祝賀メッセージ

高等専門学校 60 周年記念誌への寄稿

独立行政法人 大学改革支援・学位授与機構 機構長

福田 秀樹

高等専門学校が実践的・創造的技術者の育成を目指して昭和 37 年に創設され、これまで 60 年の輝かしい歴史を刻まれてこられたこと、とりわけ、全国の高等専門学校が多くの有為の人材を輩出され、国内外より高い評価を受けておられることに対して衷心より敬意を表します。

独立行政法人大学改革支援・学位授与機構は、大学以外で学位を授与する唯一の機関として、平成 3 年 7月の学位授与機構の設立、大学評価・学位授与機構への改組、平成 28 年度の独立行政法人国立大学財務・経営センターとの統合を経て発足し、昨年には創設時から数えて 30 周年を迎えました。この間、学位授与事業については、創設当初より一貫して実施しており、平成 27 年度には「学士の学位の授与に係る特例」制度に基づいた学位授与も開始いたしました。これにより、高等専門学校専攻科に進学し、当機構で学士の学位を取得された方々は、当初の 44 名に始まり年々増加し、令和 3 年度には 1,547 名に達しており、これまでに総計 31,804 名もの方々に学位の授与を行うに至っております。

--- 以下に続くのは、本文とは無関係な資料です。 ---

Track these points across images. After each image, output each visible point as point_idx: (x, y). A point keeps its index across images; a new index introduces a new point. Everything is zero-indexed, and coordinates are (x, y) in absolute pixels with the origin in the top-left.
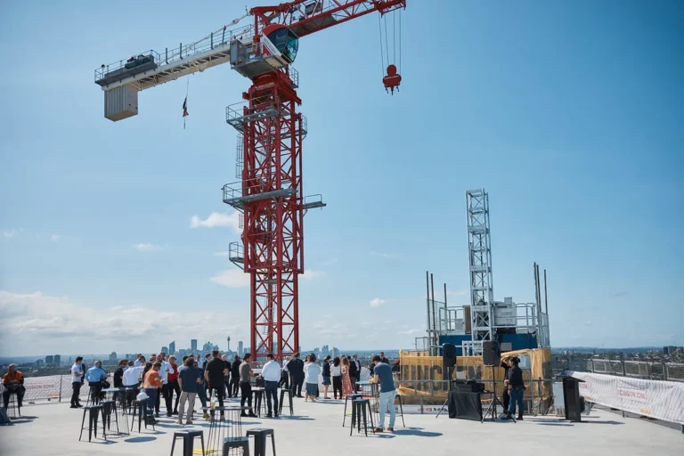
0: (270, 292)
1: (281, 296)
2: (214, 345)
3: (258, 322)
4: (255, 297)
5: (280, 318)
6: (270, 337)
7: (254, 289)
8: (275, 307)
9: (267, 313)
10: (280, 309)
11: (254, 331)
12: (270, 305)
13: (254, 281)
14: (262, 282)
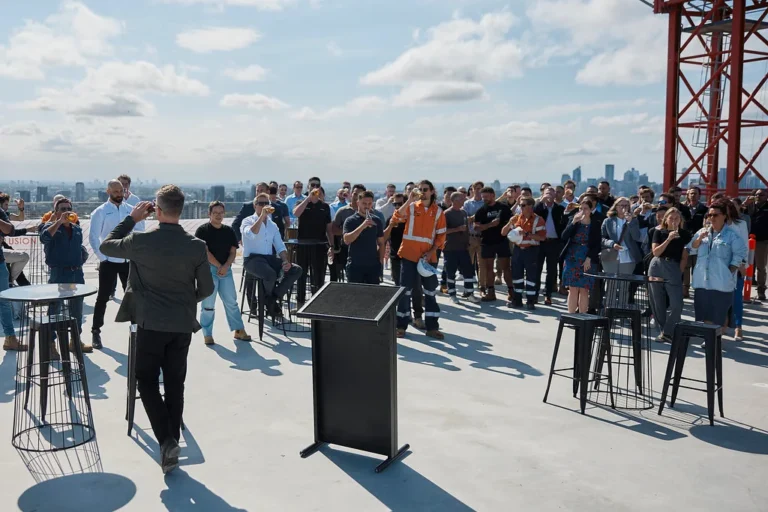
0: (715, 53)
1: (741, 62)
2: (641, 174)
3: (681, 120)
4: (676, 66)
5: (737, 109)
6: (712, 152)
7: (675, 47)
8: (726, 85)
9: (706, 99)
10: (737, 90)
11: (672, 140)
12: (715, 82)
13: (675, 31)
14: (695, 31)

高等専門学校専攻科で学習を積み上げた方々が我が国の産業界を担うかけがえのない重要な人材として活躍されていることに対して改めて敬意を表しますとともに、当機構が学位授与事業を通じて我が国の産業界を支える人材養成に今後も貢献してまいる所存です。

また、当機構は、平成 16 年度に発足した認証評価制度に基づき文部科学大臣から認証された評価機関として、評価事業を実施しております。平成 17 年 7 月には、高等専門学校の評価を行う機関として文部科学大臣から認証され、これまでに申請いただいた延べ 167 高等専門学校に対し、教育の質の保証や、教育研究活動の改善、社会への説明責任と理解促進を目的として評価を実施いたしました。昭和 37 年の設立以来、60 年の歴史の中で、有為な人材を輩出され、多くの研究業績を積み上げてこられた高等専門学校の教育研究活動の更なる向上のため、引き続き認証評価を通じて今後も貢献してまいる所存です。

高等専門学校は、その設立当初においては、我が国の戦後経済を支える技術人材を育成するために大きな期待が寄せられました。最近では、「我が国の未来をけん引する大学等と社会の在り方について―教育未来創造会議第一次提言」において、「人への投資」、特に理工系人材育成が重要な柱として位置付けられ、施策として「デジタルなどの成長分野における定員増等、産業界や地域のニーズ等を踏まえた高専や専攻科の機能強化」が求められる等、デジタル、人工知能、グリーン等の産業分野における高等専門学校への期待は日々高まるばかりです。

高等専門学校が、国内外に向けた知の拠点、人材育成の拠点として、将来にわたり、ますます発展されることを祈念し、お祝いの言葉とさせていただきます。